I made my niece sister a painting for her bat-mitzvah. So of course I would be doing the same for my nephew. I don’t paint much these days, but making a gift of a painting for a major life event has become a bit of a tradition for me. It’s not the cheapest present–oil paints are expensive–but it gives me a project. I always feel good when I’m working on a canvas.
A few years ago, figuring out what, exactly to paint for my niece wasn’t easy; her torah portion was all about laws and rituals, without much of a plot or anything visual. But this time I was luckier. My nephew would be reading a bit of the Hebrew bible with a good story, from near the beginning of Genesis. (Most of the good stories are in Genesis.) This portion’s name is sometimes translated as “go forth” or “leave”. “And YHWH said to Abram, ‘go from your land and from your birthplace and from your father’s house to the land that I’ll show you.'” This is the bit where Amrab/Abraham is told his descendants will be many, that they will be a “great nation”. God speaks to our hero thus:
And He brought him outside and said, “Look at the skies and count the stars–if you’ll be able to count them.” And He said to him, “That is how your seed will be.”
When I read this in Hebrew school, I always had an image of two figures looking over a night sky stretching out into infinity. I was never a deep believer in the literal truth of the bible, but this image is beautiful. I decided that my nephew would get a painting of a deep, starry night sky. But the sky is nothing without the ground. And so I started with the horizon.
I wanted the land to be a bowl for the sky, for the entire image to have depth and direction. I knew that a flat, midwest-style horizon would be dull. While there are no mountains in the text, I knew that mount Sinai–closer to Egypt–would come much, much later in the story. The text doesn’t say the land was flat, so I put a mountain with a Sinai-like profile in the picture. (I figure that Genesis contradicts itself in plenty of places already, and a little artistic license won’t hurt anyone.)
In art school, more than one teacher told us to never, ever use black when painting. In printing, four color black is the deepest black. I wanted this sky to be very dark, but I also wanted there to be beauty and depth to the color. And oil paints are so easy to blend and mix on the canvas. So I started with some brighter colors, meaning to mix my way to the night sky.
Going along with happy accidents is the my favorite part of painting. I really don’t know why I kept the huge orange glow around the tent. I meant for it to be a small campfire, but it ended up being much bigger and larger than I intended. It looks almost as if Abram and Sarai’s tent were burning. But an instant after regretting this conflagration of orange, I decided to go with it and see what happened. Now, I like the result. The shapeless glow suggests something otherworldly.

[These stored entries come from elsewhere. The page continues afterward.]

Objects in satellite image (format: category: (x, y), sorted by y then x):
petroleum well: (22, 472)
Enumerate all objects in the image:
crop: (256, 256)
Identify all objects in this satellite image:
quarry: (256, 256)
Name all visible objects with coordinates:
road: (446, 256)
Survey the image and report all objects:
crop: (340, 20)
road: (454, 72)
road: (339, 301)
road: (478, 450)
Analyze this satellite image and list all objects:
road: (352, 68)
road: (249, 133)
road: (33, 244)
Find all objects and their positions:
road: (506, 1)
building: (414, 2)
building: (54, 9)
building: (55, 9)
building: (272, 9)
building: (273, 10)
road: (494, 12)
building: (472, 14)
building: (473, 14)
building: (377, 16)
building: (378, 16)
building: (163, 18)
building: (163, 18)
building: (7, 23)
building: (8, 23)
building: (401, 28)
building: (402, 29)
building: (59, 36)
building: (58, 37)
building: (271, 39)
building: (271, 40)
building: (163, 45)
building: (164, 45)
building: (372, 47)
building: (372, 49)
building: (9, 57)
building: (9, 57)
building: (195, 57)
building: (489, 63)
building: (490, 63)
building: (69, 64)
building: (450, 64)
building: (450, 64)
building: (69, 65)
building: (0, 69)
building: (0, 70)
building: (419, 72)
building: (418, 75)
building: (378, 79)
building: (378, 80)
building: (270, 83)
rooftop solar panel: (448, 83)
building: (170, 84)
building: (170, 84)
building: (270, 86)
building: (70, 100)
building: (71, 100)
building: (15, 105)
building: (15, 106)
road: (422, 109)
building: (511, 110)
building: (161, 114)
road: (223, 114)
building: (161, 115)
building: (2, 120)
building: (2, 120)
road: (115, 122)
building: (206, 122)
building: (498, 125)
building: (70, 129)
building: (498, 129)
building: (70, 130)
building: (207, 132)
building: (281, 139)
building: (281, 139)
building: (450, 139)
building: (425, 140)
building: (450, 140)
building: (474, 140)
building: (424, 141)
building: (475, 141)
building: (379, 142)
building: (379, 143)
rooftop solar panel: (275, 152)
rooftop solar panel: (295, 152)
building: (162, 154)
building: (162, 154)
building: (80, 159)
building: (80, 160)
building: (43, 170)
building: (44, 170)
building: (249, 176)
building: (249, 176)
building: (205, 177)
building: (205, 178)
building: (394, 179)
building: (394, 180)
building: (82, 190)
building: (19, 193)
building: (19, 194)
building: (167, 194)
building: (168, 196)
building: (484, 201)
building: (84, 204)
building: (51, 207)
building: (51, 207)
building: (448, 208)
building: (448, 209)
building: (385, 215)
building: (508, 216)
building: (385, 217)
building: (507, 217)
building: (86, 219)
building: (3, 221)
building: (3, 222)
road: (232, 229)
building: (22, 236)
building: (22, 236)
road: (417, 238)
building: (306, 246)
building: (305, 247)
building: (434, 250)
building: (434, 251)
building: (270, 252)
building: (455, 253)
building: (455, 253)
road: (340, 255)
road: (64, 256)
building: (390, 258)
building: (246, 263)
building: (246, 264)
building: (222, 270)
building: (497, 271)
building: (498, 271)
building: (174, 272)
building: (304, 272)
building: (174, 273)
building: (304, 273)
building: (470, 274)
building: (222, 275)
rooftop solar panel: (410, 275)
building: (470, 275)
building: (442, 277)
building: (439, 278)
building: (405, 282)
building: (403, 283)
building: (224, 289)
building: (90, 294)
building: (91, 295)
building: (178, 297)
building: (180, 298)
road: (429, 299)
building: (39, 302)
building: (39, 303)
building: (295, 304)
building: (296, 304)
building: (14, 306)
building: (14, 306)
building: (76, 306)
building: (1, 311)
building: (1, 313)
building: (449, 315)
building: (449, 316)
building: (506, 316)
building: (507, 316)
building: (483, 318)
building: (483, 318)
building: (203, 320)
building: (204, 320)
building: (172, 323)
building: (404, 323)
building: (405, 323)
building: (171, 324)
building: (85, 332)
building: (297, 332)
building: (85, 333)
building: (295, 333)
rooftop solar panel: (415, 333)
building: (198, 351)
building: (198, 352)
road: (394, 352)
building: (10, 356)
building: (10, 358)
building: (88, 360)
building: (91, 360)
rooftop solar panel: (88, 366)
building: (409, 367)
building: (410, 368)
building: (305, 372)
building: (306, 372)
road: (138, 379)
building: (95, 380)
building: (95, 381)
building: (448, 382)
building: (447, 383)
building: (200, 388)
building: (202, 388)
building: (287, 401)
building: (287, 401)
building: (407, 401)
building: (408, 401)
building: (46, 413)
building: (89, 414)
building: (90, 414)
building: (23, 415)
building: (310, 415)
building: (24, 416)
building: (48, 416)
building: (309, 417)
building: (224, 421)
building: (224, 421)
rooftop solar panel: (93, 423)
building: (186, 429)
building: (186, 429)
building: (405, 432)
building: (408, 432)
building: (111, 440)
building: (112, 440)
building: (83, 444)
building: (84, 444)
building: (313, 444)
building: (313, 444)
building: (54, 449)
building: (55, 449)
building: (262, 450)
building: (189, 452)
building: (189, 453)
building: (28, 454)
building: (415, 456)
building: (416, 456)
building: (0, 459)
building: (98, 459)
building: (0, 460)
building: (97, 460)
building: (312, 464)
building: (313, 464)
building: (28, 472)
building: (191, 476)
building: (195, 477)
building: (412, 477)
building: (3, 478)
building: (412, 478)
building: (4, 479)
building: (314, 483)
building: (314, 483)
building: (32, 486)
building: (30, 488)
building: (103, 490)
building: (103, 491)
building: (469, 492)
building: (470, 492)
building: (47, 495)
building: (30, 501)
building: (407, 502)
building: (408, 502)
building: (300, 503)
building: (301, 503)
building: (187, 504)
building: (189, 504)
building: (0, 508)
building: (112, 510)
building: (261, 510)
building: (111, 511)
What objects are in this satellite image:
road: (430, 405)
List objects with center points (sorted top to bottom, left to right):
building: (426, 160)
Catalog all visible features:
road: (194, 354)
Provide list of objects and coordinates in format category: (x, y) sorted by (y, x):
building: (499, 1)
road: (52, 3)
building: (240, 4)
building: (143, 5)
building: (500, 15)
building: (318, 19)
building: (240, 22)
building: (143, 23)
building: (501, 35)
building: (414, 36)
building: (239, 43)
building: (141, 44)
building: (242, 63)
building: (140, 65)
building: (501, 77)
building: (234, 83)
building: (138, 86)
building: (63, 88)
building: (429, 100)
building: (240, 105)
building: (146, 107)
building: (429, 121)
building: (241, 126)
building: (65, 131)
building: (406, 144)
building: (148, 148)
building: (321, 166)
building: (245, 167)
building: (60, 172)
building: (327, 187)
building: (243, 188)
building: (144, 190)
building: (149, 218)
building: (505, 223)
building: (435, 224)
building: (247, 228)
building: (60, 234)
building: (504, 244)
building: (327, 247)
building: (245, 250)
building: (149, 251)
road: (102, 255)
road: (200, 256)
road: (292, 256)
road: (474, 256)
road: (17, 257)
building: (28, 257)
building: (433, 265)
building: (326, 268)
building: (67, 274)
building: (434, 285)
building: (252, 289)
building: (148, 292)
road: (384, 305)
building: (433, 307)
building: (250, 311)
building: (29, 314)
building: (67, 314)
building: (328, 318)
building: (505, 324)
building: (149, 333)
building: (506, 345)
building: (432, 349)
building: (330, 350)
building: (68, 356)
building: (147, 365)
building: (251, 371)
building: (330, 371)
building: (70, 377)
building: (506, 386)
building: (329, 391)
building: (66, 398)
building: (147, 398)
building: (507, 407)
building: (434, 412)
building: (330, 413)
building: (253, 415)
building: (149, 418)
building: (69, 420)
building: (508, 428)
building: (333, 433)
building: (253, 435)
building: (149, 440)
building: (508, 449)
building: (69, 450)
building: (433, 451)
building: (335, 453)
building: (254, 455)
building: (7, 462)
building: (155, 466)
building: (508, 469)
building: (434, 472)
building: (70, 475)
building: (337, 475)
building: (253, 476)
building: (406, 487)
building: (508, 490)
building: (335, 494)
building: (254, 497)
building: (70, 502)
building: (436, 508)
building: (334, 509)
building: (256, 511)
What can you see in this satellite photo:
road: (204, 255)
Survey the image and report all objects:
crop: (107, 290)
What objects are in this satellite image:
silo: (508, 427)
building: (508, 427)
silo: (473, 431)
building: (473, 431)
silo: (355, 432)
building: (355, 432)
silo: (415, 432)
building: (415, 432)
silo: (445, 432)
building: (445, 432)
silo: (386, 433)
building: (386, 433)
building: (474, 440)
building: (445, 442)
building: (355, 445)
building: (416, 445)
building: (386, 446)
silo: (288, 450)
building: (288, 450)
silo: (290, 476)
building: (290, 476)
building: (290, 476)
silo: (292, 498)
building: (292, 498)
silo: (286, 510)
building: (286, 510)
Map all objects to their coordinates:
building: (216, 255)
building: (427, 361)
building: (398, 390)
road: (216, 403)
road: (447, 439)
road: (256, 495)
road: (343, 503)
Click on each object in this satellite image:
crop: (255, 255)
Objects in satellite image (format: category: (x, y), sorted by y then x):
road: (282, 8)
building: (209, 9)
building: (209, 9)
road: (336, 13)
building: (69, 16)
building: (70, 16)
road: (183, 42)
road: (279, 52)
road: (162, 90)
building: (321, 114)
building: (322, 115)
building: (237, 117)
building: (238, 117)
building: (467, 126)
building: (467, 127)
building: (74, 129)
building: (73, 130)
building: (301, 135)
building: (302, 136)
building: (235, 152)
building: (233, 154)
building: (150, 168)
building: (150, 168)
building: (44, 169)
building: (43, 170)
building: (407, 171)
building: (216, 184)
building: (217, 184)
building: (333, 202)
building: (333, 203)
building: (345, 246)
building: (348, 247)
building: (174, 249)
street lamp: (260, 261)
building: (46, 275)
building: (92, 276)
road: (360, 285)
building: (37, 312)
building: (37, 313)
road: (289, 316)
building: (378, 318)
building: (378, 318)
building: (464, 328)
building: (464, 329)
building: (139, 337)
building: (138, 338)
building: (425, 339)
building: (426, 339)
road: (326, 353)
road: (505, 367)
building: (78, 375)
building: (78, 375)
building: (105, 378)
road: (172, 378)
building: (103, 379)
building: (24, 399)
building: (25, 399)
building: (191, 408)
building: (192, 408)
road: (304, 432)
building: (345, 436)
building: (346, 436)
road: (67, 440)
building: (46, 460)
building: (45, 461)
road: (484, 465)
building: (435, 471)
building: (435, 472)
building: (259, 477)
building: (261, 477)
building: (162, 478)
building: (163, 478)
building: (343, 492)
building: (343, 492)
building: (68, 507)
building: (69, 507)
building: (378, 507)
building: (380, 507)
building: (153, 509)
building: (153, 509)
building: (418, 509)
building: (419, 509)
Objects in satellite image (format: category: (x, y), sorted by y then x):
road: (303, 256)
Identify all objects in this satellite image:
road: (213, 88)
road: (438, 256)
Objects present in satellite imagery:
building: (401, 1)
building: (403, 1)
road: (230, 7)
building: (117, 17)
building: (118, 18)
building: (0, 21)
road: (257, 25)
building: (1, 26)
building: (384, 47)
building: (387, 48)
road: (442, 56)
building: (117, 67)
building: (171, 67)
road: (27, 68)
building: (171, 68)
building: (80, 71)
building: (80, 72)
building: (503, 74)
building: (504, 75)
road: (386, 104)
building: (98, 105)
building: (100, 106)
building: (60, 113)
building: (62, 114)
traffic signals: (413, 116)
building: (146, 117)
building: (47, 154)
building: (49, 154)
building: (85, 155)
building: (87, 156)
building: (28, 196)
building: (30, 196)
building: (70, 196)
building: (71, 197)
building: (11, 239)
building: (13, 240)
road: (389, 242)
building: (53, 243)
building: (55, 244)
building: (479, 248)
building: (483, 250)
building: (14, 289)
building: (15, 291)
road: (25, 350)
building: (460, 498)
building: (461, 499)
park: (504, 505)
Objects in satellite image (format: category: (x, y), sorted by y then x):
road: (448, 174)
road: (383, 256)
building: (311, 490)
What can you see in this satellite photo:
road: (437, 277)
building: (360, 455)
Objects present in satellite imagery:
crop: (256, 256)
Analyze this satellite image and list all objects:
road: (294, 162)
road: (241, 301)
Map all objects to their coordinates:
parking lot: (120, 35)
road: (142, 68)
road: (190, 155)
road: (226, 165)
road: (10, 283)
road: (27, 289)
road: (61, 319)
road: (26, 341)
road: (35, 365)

Then, with each layer, I made the sky darker.
I now had a white, mountain-shaped gap under the sky. Before painting in the land, I decided that maybe the wind would be blowing. So, using a dry brush to hint at a cool night wind, I again mixed mountainous terrain with the motifs of the desert.
Stars are easy to do; I thinned some white paint and dipped a toothbrush in it, flicking the paint off of the bristles and onto the canvas. The sky was quickly covered with thousands of stars. So were my hands and my clothes, and the carpet around my dropcloth.
I started painting the under-colors of the ground now. It took me a while and a few false starts, including an ill-advised attempt to have campfires flickering on the plain. I wanted to balance the otherworldly glow around the tent, but what I got looked more like the fires of hell than campfires, not something I’d want on my wall. So I painted those over.
The final result is richer than the photographs here show. The land is a dark, dark shadow that seems like a presence, not simply an absence of light.
My nephew liked the painting, despite having to wait a couple of weeks for it to dry. I’m happy with it, and I hope to visit the painting when I go and see him and my sister’s family.
But, in the end, I made this painting for myself, as I do with all of the paintings I give as gifts. The occasion is an excuse to start and finish a project, and a good one. I may not be filling my own walls with art, or selling my work. But someone’s getting it, and that makes me happy.